Boeing Co. has decided not to appeal a ruling that it violated the National Labor Relations Act by prohibiting a mechanic at its North Charleston 787 campus from talking about unionizing during work time.
In an Oct. 26 decision, a federal administrative law judge ordered Boeing to physically post and electronically disseminate a notice that informs employees of their right to organize.
Boeing South Carolina disputed the judge’s findings last month but said last week that it will not contest them.
“We will fully comply with the order of the Administrative Law Judge,” Boeing spokeswoman Candy Eslinger wrote in an email.
The International Association of Machinists, Boeing’s biggest labor union with tens of thousands of members in Washington state, has been meeting with employees at the North Charleston for months.
The local Machinists representative said last month that “greater than 50” Boeing South Carolina workers had signed up and that an election could happen within a year.
A new joint venture between a pair of Atlanta firms went shopping near the Tanger Outlet Center in Norh Charleston and came away with a hotel.
Hotel Equities and IRE Capital have formed a company called Hotel Development Partners, or HDP, and last week they made their first acquisition together: the 102-room Fairfield Inn & Suites Charleston Airport.
The deal closed Tuesday, the companies said in statement. The sale price was not disclosed. The hotel is at 4841 Tanger Outlet Blvd., near Interstate 26.
“The economic upturn has provided great opportunity for the hospitality industry,” said Fred Cerrone, CEO of Hotel Equities, which develops and manages lodgings, including a Hampton Inn in the Hilton Head Island area.
The property was renovated in 2010 when the previous ownership group converted it to a Fairfield flag.
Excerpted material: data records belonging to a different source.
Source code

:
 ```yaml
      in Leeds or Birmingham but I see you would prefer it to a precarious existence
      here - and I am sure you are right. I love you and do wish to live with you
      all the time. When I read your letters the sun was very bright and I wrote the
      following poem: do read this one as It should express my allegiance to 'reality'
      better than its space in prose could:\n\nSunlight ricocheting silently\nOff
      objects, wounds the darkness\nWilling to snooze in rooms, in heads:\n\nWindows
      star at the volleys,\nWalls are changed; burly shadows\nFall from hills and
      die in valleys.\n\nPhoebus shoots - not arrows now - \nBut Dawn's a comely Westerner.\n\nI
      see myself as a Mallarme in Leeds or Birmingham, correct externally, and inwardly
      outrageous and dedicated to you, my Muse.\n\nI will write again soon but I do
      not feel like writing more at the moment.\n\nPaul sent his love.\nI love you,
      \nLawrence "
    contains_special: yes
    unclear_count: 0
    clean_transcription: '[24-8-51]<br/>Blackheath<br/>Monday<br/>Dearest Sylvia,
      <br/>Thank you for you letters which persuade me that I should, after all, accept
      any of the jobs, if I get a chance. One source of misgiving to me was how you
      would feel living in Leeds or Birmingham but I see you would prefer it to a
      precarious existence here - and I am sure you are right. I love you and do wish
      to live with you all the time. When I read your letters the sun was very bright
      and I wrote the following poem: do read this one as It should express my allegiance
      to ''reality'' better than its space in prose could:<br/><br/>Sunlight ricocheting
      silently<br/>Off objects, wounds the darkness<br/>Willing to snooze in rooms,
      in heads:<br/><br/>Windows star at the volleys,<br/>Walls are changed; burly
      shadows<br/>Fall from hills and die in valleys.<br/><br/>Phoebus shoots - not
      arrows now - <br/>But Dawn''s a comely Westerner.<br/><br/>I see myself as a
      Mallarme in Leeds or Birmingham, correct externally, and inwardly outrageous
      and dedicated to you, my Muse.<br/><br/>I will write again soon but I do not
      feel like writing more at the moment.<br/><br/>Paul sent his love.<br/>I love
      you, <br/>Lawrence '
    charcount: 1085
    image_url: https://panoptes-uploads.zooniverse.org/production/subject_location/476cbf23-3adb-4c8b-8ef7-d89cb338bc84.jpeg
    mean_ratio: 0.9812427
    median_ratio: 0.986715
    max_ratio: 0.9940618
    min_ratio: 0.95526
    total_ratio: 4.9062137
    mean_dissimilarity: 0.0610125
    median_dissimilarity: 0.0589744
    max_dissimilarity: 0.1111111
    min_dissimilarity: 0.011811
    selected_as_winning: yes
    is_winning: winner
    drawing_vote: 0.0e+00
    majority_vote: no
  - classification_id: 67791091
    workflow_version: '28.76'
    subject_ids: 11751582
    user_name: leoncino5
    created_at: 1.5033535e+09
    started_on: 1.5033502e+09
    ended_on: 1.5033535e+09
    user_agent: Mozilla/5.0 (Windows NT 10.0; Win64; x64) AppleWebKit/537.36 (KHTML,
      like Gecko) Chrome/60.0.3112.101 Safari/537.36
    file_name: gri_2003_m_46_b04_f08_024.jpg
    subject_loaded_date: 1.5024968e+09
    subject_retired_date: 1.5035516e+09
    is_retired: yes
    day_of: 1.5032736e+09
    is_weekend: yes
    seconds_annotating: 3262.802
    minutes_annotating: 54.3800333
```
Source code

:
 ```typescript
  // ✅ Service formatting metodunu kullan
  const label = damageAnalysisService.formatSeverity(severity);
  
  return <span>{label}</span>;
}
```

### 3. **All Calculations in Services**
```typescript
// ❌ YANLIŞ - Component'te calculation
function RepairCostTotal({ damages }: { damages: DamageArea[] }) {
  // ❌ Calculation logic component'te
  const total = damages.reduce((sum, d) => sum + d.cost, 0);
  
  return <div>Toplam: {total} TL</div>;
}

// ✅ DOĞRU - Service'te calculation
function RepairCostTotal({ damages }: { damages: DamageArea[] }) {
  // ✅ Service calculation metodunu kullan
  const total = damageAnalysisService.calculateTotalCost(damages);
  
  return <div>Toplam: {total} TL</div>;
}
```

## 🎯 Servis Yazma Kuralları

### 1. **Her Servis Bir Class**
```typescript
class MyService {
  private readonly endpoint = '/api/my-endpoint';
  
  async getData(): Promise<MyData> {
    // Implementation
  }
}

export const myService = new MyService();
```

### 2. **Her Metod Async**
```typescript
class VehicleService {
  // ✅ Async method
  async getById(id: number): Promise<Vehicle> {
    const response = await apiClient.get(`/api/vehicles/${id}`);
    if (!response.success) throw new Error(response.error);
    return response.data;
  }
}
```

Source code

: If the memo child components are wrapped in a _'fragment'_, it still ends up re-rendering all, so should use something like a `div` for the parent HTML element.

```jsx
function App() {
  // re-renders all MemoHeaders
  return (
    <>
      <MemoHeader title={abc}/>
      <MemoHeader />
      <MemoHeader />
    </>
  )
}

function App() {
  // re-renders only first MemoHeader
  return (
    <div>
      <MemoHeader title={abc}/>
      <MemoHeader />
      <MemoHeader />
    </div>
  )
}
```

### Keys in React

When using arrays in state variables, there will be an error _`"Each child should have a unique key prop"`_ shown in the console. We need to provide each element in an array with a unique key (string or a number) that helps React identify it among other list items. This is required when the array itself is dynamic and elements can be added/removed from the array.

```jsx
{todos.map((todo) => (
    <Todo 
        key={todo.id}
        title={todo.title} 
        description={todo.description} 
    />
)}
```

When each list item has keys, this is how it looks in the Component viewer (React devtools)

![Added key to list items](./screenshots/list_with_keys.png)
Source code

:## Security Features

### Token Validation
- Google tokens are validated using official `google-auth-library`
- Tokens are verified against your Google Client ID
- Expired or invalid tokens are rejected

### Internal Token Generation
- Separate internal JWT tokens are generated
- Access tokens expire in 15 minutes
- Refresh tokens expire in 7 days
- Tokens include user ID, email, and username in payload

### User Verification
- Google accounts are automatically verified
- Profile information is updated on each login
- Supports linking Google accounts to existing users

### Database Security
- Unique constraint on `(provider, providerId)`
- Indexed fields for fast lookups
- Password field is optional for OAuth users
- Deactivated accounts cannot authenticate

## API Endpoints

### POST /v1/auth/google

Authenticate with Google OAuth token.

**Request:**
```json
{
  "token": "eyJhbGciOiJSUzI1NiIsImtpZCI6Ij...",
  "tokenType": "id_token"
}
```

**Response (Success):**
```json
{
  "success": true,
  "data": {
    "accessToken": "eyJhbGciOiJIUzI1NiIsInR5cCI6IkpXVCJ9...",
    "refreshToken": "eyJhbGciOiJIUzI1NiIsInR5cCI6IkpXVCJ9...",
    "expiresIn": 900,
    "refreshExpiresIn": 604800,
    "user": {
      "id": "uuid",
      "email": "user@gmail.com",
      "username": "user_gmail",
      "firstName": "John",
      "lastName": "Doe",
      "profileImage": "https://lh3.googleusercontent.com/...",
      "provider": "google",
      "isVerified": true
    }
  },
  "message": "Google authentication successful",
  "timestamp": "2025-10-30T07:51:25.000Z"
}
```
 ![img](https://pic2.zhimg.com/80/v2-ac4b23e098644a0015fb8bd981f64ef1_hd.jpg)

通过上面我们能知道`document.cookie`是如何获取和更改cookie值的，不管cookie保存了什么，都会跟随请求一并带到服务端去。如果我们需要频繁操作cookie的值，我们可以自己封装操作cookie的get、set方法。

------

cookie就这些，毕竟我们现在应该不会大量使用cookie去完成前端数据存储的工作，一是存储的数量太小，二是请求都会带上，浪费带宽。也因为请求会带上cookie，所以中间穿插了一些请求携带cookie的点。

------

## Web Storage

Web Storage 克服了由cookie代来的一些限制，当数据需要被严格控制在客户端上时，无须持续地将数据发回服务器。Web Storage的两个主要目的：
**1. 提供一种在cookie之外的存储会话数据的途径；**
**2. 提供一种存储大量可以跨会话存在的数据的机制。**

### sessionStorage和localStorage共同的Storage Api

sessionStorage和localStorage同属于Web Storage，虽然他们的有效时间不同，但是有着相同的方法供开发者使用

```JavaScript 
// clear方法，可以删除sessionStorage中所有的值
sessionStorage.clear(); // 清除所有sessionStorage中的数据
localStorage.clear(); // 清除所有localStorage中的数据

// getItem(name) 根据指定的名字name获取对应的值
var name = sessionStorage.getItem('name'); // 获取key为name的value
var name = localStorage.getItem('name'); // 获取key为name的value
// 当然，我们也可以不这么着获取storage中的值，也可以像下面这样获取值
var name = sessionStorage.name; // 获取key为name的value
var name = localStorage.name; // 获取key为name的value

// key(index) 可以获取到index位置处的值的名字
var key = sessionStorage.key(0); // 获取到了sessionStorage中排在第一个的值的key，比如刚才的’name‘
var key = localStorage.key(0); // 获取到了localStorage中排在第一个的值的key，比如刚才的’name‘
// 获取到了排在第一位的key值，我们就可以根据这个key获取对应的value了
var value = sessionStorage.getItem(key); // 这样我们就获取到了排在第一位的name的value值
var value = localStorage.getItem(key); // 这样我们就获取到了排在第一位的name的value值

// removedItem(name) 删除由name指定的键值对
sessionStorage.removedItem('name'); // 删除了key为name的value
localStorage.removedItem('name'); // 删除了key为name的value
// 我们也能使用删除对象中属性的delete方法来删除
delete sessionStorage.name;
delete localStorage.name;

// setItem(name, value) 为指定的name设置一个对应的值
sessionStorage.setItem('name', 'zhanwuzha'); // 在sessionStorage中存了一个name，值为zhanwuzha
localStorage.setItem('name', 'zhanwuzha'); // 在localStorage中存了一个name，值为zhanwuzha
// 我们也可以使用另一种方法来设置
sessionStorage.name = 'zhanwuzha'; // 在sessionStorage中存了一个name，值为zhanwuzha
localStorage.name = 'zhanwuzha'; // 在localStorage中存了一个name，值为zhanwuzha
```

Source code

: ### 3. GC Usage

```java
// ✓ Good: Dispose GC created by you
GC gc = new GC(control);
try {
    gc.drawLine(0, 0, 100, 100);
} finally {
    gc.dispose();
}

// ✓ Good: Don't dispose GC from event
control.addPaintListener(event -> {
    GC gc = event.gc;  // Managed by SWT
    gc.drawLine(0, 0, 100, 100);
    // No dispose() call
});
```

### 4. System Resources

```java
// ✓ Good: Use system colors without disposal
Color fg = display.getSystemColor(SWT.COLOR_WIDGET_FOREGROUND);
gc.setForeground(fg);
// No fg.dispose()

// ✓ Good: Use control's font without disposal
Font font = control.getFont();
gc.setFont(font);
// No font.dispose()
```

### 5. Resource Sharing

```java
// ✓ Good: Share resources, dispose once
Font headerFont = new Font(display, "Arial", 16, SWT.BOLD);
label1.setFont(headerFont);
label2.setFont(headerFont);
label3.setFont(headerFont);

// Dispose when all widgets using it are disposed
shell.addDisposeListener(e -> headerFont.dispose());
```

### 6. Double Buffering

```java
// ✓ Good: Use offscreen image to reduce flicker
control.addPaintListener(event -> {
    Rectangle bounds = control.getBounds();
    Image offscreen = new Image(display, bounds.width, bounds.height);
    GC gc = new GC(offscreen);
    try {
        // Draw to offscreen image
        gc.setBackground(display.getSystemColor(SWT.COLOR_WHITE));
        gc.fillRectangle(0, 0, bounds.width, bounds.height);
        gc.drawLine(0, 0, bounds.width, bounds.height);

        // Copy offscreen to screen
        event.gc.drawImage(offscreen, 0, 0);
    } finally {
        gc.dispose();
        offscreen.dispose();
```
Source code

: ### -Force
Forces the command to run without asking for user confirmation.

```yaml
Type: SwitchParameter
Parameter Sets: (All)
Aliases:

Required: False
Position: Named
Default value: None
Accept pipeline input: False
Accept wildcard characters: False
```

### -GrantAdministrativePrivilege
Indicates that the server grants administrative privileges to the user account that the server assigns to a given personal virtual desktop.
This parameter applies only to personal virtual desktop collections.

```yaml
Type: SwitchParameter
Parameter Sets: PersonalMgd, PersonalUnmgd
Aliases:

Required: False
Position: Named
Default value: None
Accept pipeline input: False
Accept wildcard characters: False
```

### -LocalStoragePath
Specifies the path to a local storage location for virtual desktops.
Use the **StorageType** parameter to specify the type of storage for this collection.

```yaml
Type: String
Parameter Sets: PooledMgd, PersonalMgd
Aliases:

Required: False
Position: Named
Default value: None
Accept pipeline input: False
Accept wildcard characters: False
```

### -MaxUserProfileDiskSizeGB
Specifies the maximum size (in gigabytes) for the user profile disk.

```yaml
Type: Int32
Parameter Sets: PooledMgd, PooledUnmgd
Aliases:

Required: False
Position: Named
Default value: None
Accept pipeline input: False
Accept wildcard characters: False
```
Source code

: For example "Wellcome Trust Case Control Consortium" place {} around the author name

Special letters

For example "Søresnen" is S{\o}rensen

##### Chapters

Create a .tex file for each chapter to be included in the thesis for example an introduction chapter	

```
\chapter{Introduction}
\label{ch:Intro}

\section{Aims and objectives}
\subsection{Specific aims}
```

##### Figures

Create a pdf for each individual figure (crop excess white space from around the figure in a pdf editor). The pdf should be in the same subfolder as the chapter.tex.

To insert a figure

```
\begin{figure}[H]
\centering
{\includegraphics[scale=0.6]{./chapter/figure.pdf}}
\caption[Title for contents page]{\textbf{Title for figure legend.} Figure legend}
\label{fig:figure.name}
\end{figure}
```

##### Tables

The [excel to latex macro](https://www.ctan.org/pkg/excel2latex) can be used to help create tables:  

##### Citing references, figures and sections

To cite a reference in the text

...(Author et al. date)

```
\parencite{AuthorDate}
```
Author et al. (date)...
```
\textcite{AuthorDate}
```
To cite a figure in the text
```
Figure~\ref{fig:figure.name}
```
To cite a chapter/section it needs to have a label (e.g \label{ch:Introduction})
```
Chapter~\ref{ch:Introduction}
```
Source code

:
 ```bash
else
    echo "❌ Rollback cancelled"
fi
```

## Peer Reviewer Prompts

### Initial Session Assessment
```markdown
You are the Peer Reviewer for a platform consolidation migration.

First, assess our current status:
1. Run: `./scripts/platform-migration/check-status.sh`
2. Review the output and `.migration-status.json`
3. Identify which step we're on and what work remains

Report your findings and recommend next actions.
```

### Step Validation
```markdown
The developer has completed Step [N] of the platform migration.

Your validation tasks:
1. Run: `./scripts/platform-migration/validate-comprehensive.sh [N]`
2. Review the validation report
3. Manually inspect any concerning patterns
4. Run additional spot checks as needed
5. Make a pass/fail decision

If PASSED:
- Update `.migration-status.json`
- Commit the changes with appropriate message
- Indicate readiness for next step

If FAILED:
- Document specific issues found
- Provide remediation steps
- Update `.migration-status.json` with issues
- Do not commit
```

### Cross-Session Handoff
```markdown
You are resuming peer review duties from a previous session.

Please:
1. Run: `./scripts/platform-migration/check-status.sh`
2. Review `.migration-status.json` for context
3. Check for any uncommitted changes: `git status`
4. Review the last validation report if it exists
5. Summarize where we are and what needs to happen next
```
The seller was an affiliate of Columbia-based Gateway Hospitality. Sam Agee, Gateway’s CEO, said his company still owns and operates three local lodgings: two under the Sleep Inn brand and a Comfort Suites.
Starting today, Charleston International Airport will start flinging earth to make way for more flights.
Airport officials officially broke ground last month on its $4.3 million new rental car pavilion, but real work won’t start on that until the end of the year at the earliest.
The first work of any substance on the nearly $200 million makeover of the airport’s terminal and grounds will start today on expanding the airport apron or ramp.
The $18.2 million project is not included in the terminal redevelopment price because it’s being paid for with $14.4 million in federal airport improvement funds and $3.8 million from the $4.50 passenger facility charge the airport levies on all departing passengers.
The ramp expansion must be in place before Concourse B is extended with five new gates. It’s expected to take about a year.
In addition to the rental car pavilion and five new gates, the terminal overhaul includes a third baggage carousel, consolidated security checkpoints and a dome over the lobby.
Passenger traffic flow also will drastically change. After leaving ticket counters, passengers will turn down a new corridor behind the check-in stations and go to a central security checkpoint with multiple lines before proceeding to the airport’s two concourses.
The lobby will be divided by a glass wall, separating the secured and the unsecured areas. Arriving passengers will pass through a door in the glass wall before heading to baggage claim. Greeters will meet arriving passengers in the lobby.